Colonization and the Gender Binary in the US

Written by Mallory Culbert

Prior to the late 1600s, European doctors and philosophers only believed in the existence of one sex: male. “Females” were males but with inverted penises. From 1688 to 1815 Western society adapted to a two-sex system edifying/solidifying the “two sexes” as physical, anatomical, and physiologically different categories of human.

The gender binary as we know it today is rooted in colonialism. Across the world prior to colonization, cultures accepted and even venerated trans, genderfluid, gender non-conforming, and non-binary people. Gender was not based necessarily on sex organs or reproductive capacity, nor were there only two genders. For example, Vodou deities and spirits may present as feminine, masculine, agender, trans, or genderfluid. When possessed by spirits, “women can temporarily ‘turn into’ men by being inhabited by a masculine spirit and vice versa.” In cultures indigenous to what is now North America, two-spirit and intersex individuals served important roles in religious ceremonies. However, violent cultural assimilation stifled these views surrounding gender and sexuality. Colonizers erased this to establish and maintain dominance—the “appropriate social order.”

Similarly, gender roles were heavily influenced by colonization. In pre-colonization Africa, female agricultural labor and reproductive ability were so highly valued that husbands had to pay a Brideswealth to the bride’s family to offset their loss of income. However, in Europe, the bride’s family paid hefty dowries because the husband took on a financial responsibility who couldn’t provide for herself.

The use of white female sexuality—of the trope that maintains white women as feeble and helpless—to justify racist violence is part of the legacy of slavery and colonization that Europeans left around the world. In the late 1800s, the idea that Black men were innately driven to rape white women “justified” the lynching of Black men in the eyes of the white public; sexual access to women is a signifier of social power. In 1955, to maintain the aforementioned “appropriate social order,” 14-year-old Emmett Till was murdered for supposedly flirting with a white female grocery cashier. The Rape Myth, perpetuated in the southern United States, positions white women’s purity (read: whiteness) in opposition to Blackness above all else.

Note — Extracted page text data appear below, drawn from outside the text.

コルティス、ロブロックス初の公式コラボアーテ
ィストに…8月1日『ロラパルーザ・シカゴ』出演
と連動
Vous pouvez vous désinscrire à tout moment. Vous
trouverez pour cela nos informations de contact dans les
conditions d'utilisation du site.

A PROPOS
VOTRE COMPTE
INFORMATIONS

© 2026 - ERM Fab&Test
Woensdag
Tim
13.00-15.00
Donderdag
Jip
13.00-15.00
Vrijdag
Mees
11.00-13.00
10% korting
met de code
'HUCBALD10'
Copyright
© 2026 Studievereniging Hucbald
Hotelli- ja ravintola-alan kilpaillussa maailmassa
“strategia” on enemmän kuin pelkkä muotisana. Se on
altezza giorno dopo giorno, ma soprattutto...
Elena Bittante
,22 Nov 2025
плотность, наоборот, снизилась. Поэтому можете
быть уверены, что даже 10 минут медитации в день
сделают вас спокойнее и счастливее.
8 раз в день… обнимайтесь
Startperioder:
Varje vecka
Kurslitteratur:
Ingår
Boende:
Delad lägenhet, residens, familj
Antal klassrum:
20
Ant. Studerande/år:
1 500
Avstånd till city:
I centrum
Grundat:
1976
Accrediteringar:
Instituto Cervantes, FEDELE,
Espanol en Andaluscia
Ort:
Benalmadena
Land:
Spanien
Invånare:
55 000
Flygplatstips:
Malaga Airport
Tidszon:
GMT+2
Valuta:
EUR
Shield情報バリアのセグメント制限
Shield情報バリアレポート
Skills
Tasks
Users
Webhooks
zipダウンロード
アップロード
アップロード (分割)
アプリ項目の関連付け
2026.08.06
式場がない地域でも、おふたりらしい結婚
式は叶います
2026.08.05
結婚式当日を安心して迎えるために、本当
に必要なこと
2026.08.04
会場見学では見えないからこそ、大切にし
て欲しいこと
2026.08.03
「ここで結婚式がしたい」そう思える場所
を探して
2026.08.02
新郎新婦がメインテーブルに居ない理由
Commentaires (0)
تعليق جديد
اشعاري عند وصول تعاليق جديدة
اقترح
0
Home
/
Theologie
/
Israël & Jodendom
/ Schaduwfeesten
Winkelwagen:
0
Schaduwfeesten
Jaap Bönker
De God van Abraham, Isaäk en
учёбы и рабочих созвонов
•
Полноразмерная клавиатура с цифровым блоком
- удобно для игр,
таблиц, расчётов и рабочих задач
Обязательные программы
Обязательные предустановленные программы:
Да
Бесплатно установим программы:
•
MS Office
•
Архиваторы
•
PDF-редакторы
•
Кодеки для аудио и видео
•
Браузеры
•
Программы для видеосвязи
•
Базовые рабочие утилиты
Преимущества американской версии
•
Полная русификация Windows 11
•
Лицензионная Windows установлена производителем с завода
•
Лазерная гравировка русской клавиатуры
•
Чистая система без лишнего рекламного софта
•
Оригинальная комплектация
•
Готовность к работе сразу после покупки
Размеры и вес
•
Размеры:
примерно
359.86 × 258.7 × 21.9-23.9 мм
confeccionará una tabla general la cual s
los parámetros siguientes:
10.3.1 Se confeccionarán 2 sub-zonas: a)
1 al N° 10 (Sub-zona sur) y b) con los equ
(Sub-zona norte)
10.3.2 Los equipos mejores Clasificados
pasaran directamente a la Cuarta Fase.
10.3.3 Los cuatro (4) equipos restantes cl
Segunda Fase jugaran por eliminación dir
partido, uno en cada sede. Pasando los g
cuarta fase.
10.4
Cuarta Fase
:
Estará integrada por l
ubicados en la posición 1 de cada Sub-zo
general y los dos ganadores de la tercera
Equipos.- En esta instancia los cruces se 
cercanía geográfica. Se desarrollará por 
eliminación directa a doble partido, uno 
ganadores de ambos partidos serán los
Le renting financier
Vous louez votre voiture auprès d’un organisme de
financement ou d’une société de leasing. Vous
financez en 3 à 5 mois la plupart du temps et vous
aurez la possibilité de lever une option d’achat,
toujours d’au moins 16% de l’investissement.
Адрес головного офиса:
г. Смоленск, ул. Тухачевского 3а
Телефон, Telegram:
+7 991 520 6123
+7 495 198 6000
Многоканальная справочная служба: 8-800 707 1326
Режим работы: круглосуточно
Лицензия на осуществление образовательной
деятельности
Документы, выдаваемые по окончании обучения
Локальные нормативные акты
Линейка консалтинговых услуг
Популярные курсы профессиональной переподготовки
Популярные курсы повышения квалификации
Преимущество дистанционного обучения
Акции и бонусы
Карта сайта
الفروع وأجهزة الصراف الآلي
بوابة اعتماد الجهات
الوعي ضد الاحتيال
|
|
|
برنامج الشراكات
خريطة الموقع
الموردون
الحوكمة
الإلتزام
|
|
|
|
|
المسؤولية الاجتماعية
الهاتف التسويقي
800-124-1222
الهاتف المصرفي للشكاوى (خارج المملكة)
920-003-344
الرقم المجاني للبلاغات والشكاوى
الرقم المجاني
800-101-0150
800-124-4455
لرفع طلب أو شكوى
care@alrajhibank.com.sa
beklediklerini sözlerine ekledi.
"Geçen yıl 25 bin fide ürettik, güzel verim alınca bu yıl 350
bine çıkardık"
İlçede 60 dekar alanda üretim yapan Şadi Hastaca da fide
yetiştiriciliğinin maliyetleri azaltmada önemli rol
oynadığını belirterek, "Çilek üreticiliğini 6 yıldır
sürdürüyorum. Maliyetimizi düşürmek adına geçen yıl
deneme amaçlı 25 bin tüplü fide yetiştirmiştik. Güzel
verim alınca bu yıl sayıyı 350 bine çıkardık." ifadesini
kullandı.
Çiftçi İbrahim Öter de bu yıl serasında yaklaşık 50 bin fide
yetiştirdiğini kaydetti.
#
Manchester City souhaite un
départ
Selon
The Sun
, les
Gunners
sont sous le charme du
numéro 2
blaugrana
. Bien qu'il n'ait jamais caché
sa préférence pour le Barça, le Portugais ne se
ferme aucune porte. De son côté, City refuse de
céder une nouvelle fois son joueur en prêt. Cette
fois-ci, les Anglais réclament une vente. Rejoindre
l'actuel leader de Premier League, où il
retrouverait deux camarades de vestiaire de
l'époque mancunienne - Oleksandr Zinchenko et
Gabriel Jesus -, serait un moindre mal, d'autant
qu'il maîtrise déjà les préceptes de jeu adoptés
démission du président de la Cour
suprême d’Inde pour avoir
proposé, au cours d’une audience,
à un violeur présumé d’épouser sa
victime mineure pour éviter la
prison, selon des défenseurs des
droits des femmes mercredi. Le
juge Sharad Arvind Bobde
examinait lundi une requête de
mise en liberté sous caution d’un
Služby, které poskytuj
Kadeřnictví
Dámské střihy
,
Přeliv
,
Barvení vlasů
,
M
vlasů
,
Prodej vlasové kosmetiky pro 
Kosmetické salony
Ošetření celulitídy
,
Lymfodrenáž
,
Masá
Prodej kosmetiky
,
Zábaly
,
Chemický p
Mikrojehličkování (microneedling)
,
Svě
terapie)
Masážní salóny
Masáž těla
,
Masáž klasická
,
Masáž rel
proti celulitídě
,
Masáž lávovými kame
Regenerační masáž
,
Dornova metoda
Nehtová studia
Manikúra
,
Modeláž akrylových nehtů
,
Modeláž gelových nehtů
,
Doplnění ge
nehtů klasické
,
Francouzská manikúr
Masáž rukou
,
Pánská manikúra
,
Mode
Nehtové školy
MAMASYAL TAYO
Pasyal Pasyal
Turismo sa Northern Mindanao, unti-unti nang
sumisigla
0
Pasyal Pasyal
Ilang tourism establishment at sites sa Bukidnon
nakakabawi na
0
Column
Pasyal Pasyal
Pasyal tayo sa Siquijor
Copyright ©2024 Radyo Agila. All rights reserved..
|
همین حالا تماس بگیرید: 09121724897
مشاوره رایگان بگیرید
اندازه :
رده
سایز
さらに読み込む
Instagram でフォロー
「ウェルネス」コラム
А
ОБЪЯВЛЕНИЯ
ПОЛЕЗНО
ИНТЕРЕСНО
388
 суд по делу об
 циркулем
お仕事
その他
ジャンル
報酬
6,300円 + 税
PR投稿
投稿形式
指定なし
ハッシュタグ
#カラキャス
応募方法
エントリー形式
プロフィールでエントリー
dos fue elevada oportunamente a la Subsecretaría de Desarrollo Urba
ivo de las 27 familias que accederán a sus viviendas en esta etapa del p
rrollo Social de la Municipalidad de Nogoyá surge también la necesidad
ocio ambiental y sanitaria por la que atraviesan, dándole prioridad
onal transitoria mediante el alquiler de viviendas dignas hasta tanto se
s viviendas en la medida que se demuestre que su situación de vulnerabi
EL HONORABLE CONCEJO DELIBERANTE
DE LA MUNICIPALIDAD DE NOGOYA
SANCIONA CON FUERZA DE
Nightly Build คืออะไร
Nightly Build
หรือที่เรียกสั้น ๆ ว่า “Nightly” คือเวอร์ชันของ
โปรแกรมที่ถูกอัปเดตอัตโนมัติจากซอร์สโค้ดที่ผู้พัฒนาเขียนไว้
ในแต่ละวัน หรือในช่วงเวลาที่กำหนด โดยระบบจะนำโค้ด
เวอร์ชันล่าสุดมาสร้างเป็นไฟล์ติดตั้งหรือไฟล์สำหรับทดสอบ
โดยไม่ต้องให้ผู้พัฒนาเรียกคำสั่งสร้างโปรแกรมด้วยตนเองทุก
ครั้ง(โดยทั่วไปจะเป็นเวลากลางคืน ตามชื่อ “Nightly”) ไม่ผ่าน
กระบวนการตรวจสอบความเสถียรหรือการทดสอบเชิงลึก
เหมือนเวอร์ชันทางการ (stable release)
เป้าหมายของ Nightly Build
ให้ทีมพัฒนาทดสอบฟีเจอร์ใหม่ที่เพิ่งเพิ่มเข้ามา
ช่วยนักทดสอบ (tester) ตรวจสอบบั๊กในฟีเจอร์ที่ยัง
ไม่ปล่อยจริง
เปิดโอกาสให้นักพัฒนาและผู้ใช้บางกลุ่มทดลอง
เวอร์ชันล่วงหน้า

Race and gender in the United States are inextricably linked. While one part of a person’s gender is how they identify, how that person is socialized or hierarchized is based upon how they are gendered by other people. Gender goes beyond self-identification because it sets the expectations for how people of different gender identities should act, which is heavily informed by race. Black women, for example, have served as the stark contrast to the white “ideal woman.” While white women were stereotyped as fragile, Black women were “biologically” hard-wired for hard work. Postbellum white women were discouraged from working outside the home while Black women were expected to support their families. The “two sexes” are only recognized for white monied men and women. Because Black women deviated from whiteness and expectations of white femininity, they were considered both racial and gender “others.”

Similarly, in the 1800s, Chinese men immigrated to California to work the mass railroad construction. Anti-Asian racism in this era stemmed from fear that the immigrants would take their jobs and marry all the white women. Targeted racism relegated these men to food service or laundering, traditionally feminine and in contrast to the ideal “masculine white men.”

These femininizing stereotype endure today. Racism and gender discrimination work together to de-gender people of color and relegating them to gender non-conformity, a stigmatized class.